Dr. McKenna received his Master’s Degree in Botany from the University of Hawaii in 1979, his Ph.D. in Botanical Sciences from the University of British Columbia in 1984, and continued into post-doctoral research fellowships in the Laboratory of Clinical Pharmacology, National Institute of Mental Health (NIMH), and in the Department of Neurology, Stanford University School of Medicine. His research has included the pharmacology, botany, and chemistry of ayahuasca and oo-koo-hé. He has also conducted extensive ethnobotanical fieldwork in the Peruvian, Colombian, and Brazilian Amazon. In 1992-93, he organized and was co-investigator on the Hoasca Project – a biomedical investigation of sacramental ayahuasca use among the members of the UDV, a Brazilian religious sect that utilizes ayahuasca in their religious practices. From 2004-2008, he was Principal Investigator on a project to investigate Amazonian ethnomedicnes as potential treatments for cognitive deficits in dementias and schizophrenia funded by the Stanley Medical Research Institute. In 2010, he served as co-Principal Investigator for the Botanical Dimensions/UNAP Digital Herbarium Project, a three-year project to scan and digitize the 100,000+ specimens in the AMAZ Herbarium at the Universidada Nacional de la Amazonía Peruana (UNAP) in Iquitos, Peru.
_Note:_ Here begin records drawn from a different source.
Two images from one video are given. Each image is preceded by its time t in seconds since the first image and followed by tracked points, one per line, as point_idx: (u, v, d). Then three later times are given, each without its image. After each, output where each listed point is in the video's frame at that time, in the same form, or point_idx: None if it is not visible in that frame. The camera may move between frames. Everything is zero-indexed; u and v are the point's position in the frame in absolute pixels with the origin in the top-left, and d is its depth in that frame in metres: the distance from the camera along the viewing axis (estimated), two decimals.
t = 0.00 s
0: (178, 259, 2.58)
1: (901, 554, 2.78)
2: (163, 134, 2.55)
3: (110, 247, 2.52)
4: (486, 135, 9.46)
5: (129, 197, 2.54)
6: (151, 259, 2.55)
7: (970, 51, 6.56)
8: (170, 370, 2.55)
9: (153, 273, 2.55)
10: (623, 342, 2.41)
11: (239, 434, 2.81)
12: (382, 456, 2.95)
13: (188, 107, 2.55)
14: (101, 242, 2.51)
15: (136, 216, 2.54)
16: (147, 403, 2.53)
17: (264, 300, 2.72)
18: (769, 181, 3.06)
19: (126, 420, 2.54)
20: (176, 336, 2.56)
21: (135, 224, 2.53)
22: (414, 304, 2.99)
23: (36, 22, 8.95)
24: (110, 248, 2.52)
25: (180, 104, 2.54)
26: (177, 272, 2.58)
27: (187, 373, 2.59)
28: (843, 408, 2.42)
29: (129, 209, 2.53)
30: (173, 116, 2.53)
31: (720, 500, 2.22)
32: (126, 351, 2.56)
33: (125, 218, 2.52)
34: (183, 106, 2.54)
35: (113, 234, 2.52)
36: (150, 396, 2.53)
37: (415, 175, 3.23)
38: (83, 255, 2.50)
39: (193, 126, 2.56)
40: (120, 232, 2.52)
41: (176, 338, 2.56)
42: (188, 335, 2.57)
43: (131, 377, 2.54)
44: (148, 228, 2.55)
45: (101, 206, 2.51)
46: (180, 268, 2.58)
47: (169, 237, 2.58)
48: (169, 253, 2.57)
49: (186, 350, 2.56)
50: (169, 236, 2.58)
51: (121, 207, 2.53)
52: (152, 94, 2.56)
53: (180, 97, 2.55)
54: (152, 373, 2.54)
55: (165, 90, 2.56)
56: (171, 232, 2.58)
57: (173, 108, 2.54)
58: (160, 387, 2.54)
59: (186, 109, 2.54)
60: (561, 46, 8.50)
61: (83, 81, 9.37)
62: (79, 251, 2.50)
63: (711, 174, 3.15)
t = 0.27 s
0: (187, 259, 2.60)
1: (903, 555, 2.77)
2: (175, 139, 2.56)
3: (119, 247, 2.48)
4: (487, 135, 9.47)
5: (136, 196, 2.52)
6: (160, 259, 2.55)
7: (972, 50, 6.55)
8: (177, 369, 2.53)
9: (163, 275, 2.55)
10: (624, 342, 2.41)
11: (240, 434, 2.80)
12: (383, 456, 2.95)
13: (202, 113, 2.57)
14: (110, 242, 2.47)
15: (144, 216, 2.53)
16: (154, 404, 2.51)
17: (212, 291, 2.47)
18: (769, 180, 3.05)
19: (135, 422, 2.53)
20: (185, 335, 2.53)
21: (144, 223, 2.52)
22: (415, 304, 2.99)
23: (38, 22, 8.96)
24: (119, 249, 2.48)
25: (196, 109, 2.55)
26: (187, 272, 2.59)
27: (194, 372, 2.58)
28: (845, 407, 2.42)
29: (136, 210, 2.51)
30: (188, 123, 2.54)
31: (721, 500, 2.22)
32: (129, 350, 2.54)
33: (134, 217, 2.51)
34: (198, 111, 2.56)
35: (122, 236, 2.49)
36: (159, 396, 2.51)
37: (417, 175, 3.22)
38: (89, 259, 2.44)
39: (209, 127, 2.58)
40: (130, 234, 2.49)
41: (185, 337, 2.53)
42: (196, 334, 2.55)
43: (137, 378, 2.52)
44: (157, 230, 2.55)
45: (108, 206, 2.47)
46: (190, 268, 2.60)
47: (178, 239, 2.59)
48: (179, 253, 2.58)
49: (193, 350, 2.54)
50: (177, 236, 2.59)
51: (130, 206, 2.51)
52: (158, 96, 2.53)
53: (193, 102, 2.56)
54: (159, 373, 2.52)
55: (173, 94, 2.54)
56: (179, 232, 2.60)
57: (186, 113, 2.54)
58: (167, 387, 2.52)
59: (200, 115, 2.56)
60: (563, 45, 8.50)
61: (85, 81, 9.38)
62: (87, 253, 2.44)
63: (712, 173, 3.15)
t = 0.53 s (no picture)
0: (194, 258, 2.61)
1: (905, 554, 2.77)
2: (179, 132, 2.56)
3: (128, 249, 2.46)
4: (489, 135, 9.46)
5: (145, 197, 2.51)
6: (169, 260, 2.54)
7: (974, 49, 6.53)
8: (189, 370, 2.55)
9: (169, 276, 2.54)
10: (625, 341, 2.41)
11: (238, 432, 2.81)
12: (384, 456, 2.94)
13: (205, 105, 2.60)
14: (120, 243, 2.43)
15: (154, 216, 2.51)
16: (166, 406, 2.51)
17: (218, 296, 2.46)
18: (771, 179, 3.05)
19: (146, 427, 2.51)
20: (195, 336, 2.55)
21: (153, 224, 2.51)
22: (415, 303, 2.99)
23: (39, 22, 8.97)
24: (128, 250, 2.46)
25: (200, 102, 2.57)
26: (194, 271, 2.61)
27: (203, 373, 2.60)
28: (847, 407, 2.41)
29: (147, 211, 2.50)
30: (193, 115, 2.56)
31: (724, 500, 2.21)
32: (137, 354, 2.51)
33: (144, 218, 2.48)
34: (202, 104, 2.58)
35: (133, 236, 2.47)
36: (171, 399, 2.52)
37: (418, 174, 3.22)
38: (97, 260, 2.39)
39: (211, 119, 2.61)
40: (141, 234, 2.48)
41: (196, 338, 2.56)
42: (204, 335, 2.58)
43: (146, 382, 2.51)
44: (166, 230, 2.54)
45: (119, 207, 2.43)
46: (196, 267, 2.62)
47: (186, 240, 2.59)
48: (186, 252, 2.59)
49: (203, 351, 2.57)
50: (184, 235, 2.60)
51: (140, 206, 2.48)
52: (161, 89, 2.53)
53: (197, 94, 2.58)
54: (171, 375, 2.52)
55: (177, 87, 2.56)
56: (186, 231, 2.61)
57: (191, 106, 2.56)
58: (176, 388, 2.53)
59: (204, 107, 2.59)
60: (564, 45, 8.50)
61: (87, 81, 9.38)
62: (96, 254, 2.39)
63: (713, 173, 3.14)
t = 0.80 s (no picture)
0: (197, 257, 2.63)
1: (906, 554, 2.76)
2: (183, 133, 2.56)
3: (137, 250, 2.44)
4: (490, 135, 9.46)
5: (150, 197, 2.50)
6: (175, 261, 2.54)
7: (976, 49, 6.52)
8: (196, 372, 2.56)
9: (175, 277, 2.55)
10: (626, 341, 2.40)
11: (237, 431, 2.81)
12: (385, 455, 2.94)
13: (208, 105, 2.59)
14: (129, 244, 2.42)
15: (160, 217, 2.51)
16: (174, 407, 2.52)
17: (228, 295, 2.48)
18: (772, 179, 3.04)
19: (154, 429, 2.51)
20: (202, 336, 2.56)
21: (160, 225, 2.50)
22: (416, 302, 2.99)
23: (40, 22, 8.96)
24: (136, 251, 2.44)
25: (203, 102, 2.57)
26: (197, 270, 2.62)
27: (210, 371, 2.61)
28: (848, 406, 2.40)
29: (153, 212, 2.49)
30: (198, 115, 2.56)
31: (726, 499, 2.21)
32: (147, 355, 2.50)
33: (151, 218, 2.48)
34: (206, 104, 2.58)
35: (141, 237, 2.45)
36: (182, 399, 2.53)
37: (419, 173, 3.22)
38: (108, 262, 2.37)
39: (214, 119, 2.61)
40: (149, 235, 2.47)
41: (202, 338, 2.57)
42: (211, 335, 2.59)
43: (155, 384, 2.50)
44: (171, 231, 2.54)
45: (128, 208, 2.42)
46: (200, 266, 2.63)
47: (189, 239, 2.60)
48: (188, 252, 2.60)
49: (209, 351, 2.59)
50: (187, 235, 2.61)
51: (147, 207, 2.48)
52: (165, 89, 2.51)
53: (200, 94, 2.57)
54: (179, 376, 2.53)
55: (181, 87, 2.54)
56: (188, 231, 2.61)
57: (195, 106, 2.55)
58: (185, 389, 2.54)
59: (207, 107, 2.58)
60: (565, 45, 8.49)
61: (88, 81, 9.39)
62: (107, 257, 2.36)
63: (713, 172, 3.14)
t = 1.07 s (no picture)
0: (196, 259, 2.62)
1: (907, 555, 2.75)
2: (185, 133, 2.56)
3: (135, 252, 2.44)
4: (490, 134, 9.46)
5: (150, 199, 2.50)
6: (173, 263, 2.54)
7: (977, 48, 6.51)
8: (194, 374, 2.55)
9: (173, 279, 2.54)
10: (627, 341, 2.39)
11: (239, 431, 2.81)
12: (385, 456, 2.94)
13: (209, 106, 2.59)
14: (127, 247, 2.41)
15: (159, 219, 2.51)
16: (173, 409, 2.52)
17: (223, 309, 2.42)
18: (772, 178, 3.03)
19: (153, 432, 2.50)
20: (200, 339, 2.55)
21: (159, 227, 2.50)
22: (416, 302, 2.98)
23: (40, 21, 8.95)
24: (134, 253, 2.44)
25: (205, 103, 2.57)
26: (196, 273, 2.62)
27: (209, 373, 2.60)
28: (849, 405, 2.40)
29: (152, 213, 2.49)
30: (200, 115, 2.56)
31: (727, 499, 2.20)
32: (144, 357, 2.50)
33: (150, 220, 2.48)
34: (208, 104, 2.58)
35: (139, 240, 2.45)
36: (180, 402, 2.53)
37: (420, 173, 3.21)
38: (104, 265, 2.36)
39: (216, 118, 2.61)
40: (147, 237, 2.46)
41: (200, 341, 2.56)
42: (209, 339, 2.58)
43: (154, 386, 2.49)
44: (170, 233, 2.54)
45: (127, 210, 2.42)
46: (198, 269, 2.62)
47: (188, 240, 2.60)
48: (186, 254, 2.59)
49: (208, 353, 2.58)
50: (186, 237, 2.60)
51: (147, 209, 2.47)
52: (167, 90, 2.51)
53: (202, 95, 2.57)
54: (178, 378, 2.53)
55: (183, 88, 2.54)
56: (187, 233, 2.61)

McKenna’s research led to the development of natural products for the Aveda Corporation, as well as greater awareness of natural products and medicines. He has authored or co-authored over 50 peer-reviewed scientific papers and written books, including “The Brotherhood of the Screaming Abyss: My Life with Terence McKenna”, and co-author of “The Invisible Landscape” with his brother Terence. His publications have appeared in the Journal of Ethnopharmacology, European Journal of Pharmacology, Brain Research, Journal of Neuroscience, Journal of Neurochemistry, Economic Botany, Alternative and Complementary Therapies, and elsewhere.
Dr. McKenna and two colleagues are co-authors of a widely recognized reference work on herbal medicines, titled “Botanical Medicines: the Desk Reference for Major Herbal Supplements”. During the early 1970s McKenna developed a technique for cultivating psilocybin mushrooms and, in collaboration with his brother Terence, published a small book entitled “Psilocybin – Magic Mushroom Grower’s Guide” under the pseudonyms O.N. Oeric and O.T. Oss. This simple and reliable method for cultivating psilocybin mushrooms at home placed the visionary realms of psilocybin within reach of millions.